Innocent and Technical Violations: Alternative Method for Satisfying Exception

 

In response to comments that even "innocent and trivial" violations of the Stark law could result in huge penalties, CMS is soliciting comments on establishing a new "alterna­tive method for compliance" provision. The alternative method for compliance provision would be designed to address arrangements that fail to meet certain exceptions because of technical violations resulting from innocent mistakes (e.g., failure to obtain a necessary signature on a written agreement). This new provision is intended to "complement, and not replace," the temporary noncompli­ance exception at 42 C.F.R. § 411.353(f). The ultimate usefulness of this proposed exception is unclear given some of the proposed terms of the exception.
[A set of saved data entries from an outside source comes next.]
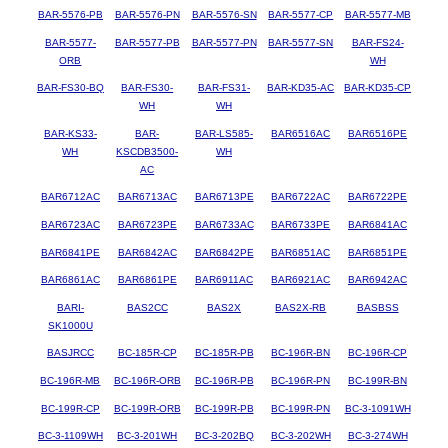
BAR-5576-PB
BAR-5576-PN
BAR-5576-SN
BAR-5577-CP
BAR-5577-MB
BAR-5577-
BAR-5577-PB
BAR-5577-PN
BAR-5577-SN
BAR-FS24-
ORB
WH
BAR-FS30-BQ
BAR-FS30-
BAR-FS31-
BAR-KD35-AC
BAR-KD35-CP
WH
WH
BAR-KS33-
BAR-
BAR-LS585-
BAR6516AC
BAR6516PE
WH
KSCDB3500-
WH
AC
BAR6712AC
BAR6713AC
BAR6713PE
BAR6722AC
BAR6722PE
BAR6723AC
BAR6723PE
BAR6733AC
BAR6733PE
BAR6841AC
BAR6841PE
BAR6842AC
BAR6842PE
BAR6851AC
BAR6851PE
BAR6861AC
BAR6861PE
BAR6911AC
BAR6921AC
BAR6942AC
BARI-
BAS2CC
BAS2X
BAS2X-RB
BASBSS
SK1000U
BASJRCC
BC-185R-CP
BC-185R-PB
BC-196R-BN
BC-196R-CP
BC-196R-MB
BC-196R-ORB
BC-196R-PB
BC-196R-PN
BC-199R-BN
BC-199R-CP
BC-199R-ORB
BC-199R-PB
BC-199R-PN
BC-3-1091WH
BC-3-1109WH
BC-3-201WH
BC-3-202BQ
BC-3-202WH
BC-3-274WH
Ownership in Retirement Plans

 

Currently, the Stark regulations carve out "an interest in a retirement plan" from the definition of ownership or investment interests. CMS expressed concern that some physicians may be exploiting this language to use their retirement plans to purchase interests in DHS entities to which they refer patients for DHS. CMS is proposing to revise the language to provide that an ownership or investment interest does not include: "an interest in a retirement plan offered by the entity to the physician or immediate family member as a result of the physician's or immediate family member's employment with the entity. " (emphasis added).

 

"Stand in the Shoes"

 

CMS has again expressed concerns about the scope of protection afforded indirect financial relationships. While not proposing specific regulatory language, CMS is suggesting treating a DHS entity, like a hospital that owns or controls another DHS entity, as "standing in the shoes" of that owned or controlled entity. Essentially, CMS is proposing to collapse relationships between DHS entities and their owned or controlled entities, thereby turning what are currently indirect financial relationships between DHS entities and physicians into direct financial relation­ships between the DHS entities and the physicians. CMS suggests that this "stand in the shoes" approach may be necessary to protect against abuse by parties who may insert an entity or contract amid other financial relation­ships linking a DHS entity and a referring physician to avoid scrutiny under the Stark statute. In soliciting comments, CMS hints that it may apply the "stand in the shoes" approach to physicians and their group practices in the Stark II, Phase III regulation.

 

Conclusion

 

The policy changes in the proposed 2008 MPFS could have significant impacts on pathologists and other physician specialists as well as hospitals, laboratories, and imaging providers beginning as early as January 1st. Unfortunately, we will not know the full extent of these changes until the final 2008 MPFS is published sometime this fall. In addition, CMS is required to publish Phase III of the Stark II implementing regulations by March 28, 2008. Some reports suggest Phase III may be published as early as this fall. [In fact, Phase III was published in September 2007. 72 Fed. Reg. 51,012 (Sept. 5, 2007). The regulation is discussed in detail in Julie Kass and Bill Mathias' article, "Stark II, Phase III Final Regulations: Changing the Compliance Landscape, " available by request from Ober|Kaler or AHS.]